Instead of waiting on new releases of products, look to a rising breed of cloud-based services, David continues. As he explains in a new report (Sponsor: SnapLogic.), "everything you currently understand about data integration is changing. Assume that your traditional technology provider will soon be dead. Assume that the strategic use of technology and data will begin to provide even more value to most enterprises, and hopefully create a sense of urgency that things need to quickly change. Data integration is getting a reboot, and new players are likely to replace older players."

For years, data integration has been accomplished with tools and techniques such as extract, load and transform (ETL), data warehousing, and even enterprise service buses (ESBs). These traditional approaches cannot handle the waves of data and demand for services hitting enterprises, which David calls "a data-related technology crisis." Several converging forces are making data integration more complex -- the exploding use of cloud-based resources, and database technology built for specific purposes, the proliferation of devices that now produce and consume information at gigabytes per second, and the changing nature of IT itself.

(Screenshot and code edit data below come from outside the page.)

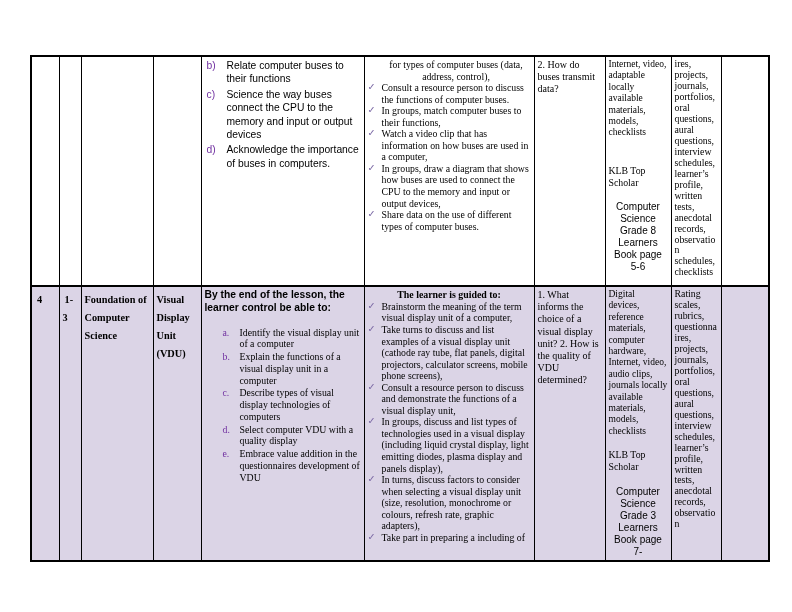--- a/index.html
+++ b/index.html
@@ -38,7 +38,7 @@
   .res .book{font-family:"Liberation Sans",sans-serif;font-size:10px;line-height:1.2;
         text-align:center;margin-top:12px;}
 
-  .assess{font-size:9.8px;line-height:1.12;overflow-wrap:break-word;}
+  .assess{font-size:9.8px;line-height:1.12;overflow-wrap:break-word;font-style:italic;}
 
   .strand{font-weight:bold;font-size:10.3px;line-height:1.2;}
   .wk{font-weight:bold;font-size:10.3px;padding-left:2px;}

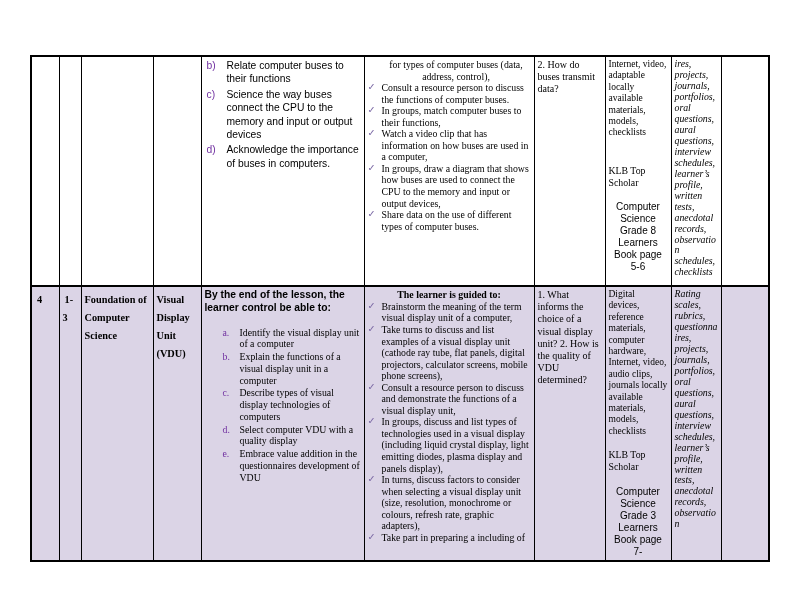--- a/index.html
+++ b/index.html
@@ -36,7 +36,7 @@
   .res .pub{margin-top:26px;font-size:9.8px;line-height:1.25;}
   .res .pub2{margin-top:12px;font-size:9.8px;line-height:1.25;}
   .res .book{font-family:"Liberation Sans",sans-serif;font-size:10px;line-height:1.2;
-        text-align:center;margin-top:12px;}
+        text-align:center;margin-top:1px;}
 
   .assess{font-size:9.8px;line-height:1.12;overflow-wrap:break-word;font-style:italic;}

Cloud-based services are increasingly seen as new vehicles for achieving data integration at the massive scales that will define it, David writes.

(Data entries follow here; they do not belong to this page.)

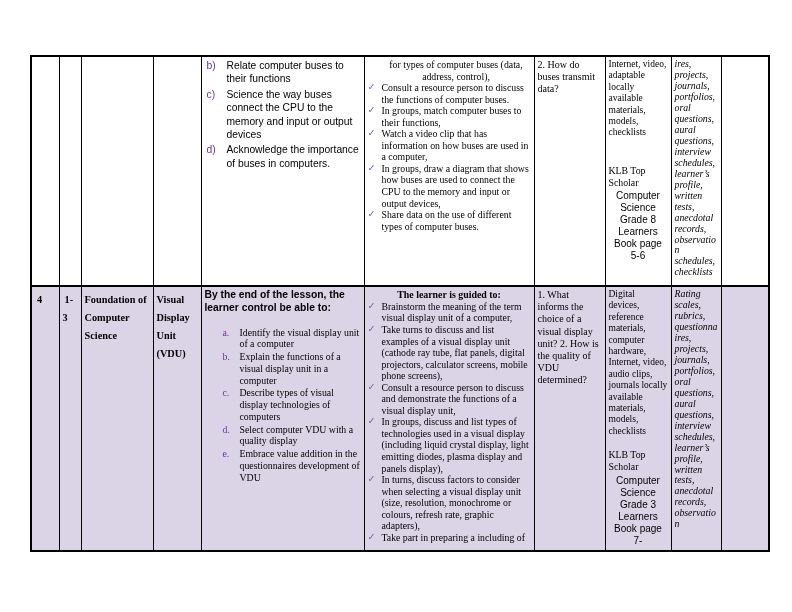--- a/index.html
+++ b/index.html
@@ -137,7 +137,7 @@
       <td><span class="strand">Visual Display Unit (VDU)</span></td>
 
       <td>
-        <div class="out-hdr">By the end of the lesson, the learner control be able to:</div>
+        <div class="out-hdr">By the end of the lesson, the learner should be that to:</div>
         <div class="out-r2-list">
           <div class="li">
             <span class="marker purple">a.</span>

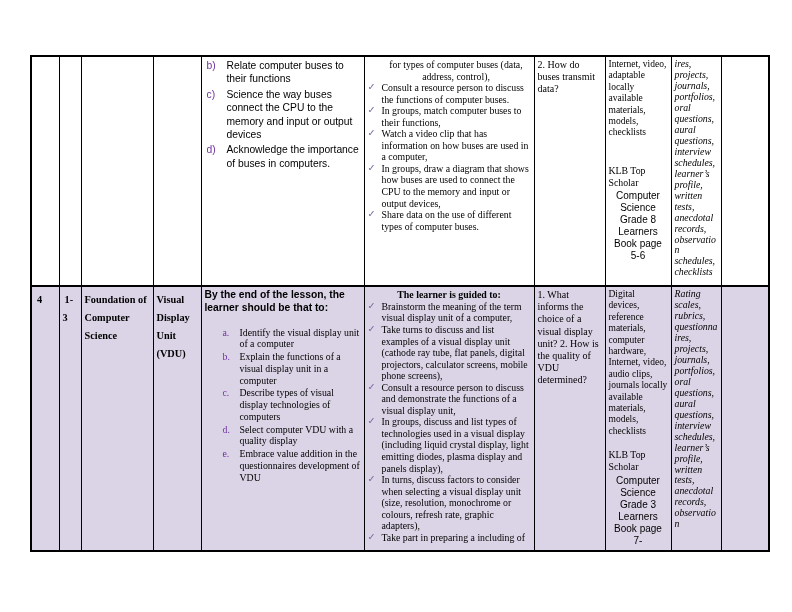--- a/index.html
+++ b/index.html
@@ -25,7 +25,7 @@
   .out-r2-list .marker{flex:0 0 17px;}
 
   
-  .exp-hdr{font-weight:bold;font-size:9.9px;line-height:1.2;text-align:center;}
+  .exp-hdr{font-weight:bold;font-size:9.9px;line-height:1.2;}
   .exp .li{display:flex;font-size:9.8px;line-height:1.18;}
   .exp .check{flex:0 0 14px;color:#7d6ba6;font-size:9.5px;}
   .exp .lead{margin-left:14px;font-size:9.8px;line-height:1.18;text-align:center;}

"The rise of services, and, now, microservices, changes the game, in terms of how we leverage and manage data. These services are the new dial tone for cloud computing, and are appearing within the enterprise as well. Data services are services married with data, and they will be the most common mechanism for accessing data as we move forward. Therefore, data integration technology must layer in service directories, service governance, and service identity-based security."

The intent of these services should be to enable access to all manner of big data, be it structured or unstructured, David continues. The good news is that enterprises can keep their existing infrastructures and legacy systems in place, and just build or deploy services around them. "Data services are able to define structure within the services themselves, and thus read and write unstructured data without requiring that a structure exist within the source or target databases."